Nodal involvement has been mostly accepted as the main risk factor for LR. In the current study, the number of involved lymph nodes had a significant prognostic effect on the recurrence of RC, which underlines the importance of precise preoperative evaluation of lymph nodes status. In the same vein, many previous studies highlighted an incremental risk of LR associated with lymph node involvement. 21 The results of the present study showed that pelvic lymph node involvement, detected by a CT-scan, decreased the incidence of long-term RFS. Therefore, the metastasis of the pelvic lymph node had a significant effect on RC recurrence. Similarly, a previous study reported that patients with pelvic lymphadenopathy had poorer long-term RFS than those without pelvic lymph node involvement. 22 We also found that patients with LNR>0.2 had a higher recurrence rate than those with LNR<0.2. Some other studies on patients with CRC also associated lower LNR with lower RC recurrence. 11 , 23 We also found that patients with a primary complaint of abdominal pain had better RFS. However, there are no published reports to substantiate our findings.
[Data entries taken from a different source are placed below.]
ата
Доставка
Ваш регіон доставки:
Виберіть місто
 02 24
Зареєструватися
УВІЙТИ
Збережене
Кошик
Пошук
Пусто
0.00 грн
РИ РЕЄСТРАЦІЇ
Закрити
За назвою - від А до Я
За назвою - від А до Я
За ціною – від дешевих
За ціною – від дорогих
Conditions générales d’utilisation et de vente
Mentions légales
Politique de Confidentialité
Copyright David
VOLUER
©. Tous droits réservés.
One of the limitations of our study was due to incomplete clinical staging data (classification of tumor invasion before treatment), which only had been evaluated in some recent survivors of RC. The other limitation was related to incomplete registration of RC cases in the province, since some patients might not have been referred to our hospitals in Shiraz.

Conclusion

A lower BMI level was related to poorer prognosis in patients with RC. However, early diagnosis results in a lower TNM stage and a lower number of involved pelvic lymph nodes, which in turn increases the probability of long-term RFS in these patients. This should be considered by health policy-making bodies to enforce a strict screening program. The results showed that the factors affecting short-term RC recurrence might be different from those influencing its long-term recurrence. Therefore, further studies are required to expand on the existing knowledge beyond RC survivors and to develop more comprehensive cure models.